Own Constant Folder in C/C++

Inline assembly and “own constant folder” idea

  • Core trick: wrap SIMD sqrt in inline assembly but special‑case compile‑time constants using __builtin_constant_p, so constants are folded while non‑constants emit the desired instruction.
  • Several commenters see this as a narrow workaround for a specific Clang codegen quirk rather than a general “constant folder”.
  • It’s noted that similar patterns are common in performance‑critical domains (e.g., HFT, codecs) where single‑instruction savings matter.

Clang vs GCC and sqrt optimization

  • Clang under -ffast-math turns sqrtps(x) into x * rsqrtps(x) with Newton–Raphson refinement.
  • Some call this a miscompile or performance bug; others argue it’s “working as intended” on older CPUs where this is faster.
  • GCC is reported not to do this transformation in the shown example.
  • Performance advantage is architecture‑dependent; newer Intel CPUs have much faster sqrt instructions, and using -mtune/-march can change Clang’s choice.
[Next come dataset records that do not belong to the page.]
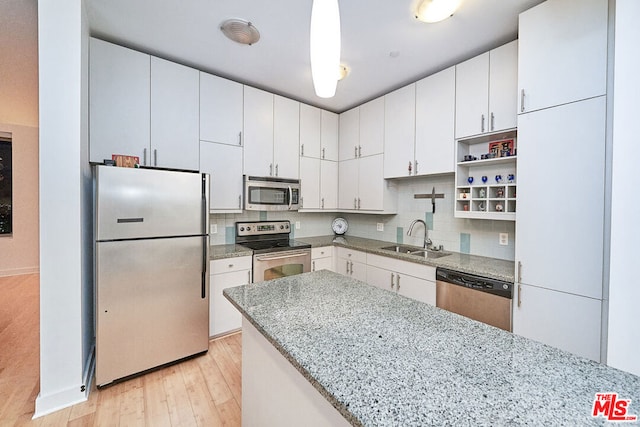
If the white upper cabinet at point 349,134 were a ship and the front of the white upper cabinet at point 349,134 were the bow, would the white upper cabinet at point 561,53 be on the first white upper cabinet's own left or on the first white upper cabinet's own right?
on the first white upper cabinet's own left

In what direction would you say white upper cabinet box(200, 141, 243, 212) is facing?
toward the camera

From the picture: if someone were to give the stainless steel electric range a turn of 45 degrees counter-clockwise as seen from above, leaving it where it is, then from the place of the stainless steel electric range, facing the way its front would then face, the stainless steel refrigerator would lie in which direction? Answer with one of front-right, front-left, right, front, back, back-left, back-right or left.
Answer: back-right

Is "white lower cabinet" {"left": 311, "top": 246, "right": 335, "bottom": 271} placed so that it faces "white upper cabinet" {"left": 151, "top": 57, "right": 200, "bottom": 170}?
no

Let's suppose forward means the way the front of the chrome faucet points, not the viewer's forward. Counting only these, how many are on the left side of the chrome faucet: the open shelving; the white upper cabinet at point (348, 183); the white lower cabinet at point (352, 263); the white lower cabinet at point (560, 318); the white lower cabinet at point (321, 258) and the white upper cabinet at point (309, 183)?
2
Fast-math flags: scope, hazards, and naming

  • Strong pushback on global -ffast-math: it relaxes IEEE guarantees across the whole program and can even affect other translation units or shared libraries via global FP state.
  • Some argue it’s fine when used only for specific numerical TUs; others cite bugs and surprising cross‑module effects.
  • Preference expressed for more granular controls (per function, per expression, or pragmas), as in Rust’s unchecked_add or Julia’s @fastmath.
  • Several commenters criticize the name “fast‑math” since it can be slower and less accurate; suggestions range from “unsafe math” to tongue‑in‑cheek renamings.

Determinism, correctness, and other languages

  • Debate over whether floating‑point determinism matters, especially for games and multiplayer simulations.
  • Examples from Rust, Julia, and Zig show similar low‑level tuning issues and different mechanisms for localizing unsafe or fast math.
  • General consensus: all optimizing compilers can produce surprising code; you must check assembly for hot paths.

C/C++ complexity and when to dive this deep

  • Many note this level of trickery is unnecessary for most projects.
  • Guidance: focus first on architecture and hotspots; only then tweak compiler flags or write intrinsics/asm.
  • Some see this as emblematic of C/C++’s power and complexity; others find it off‑putting and a motivation for safer languages.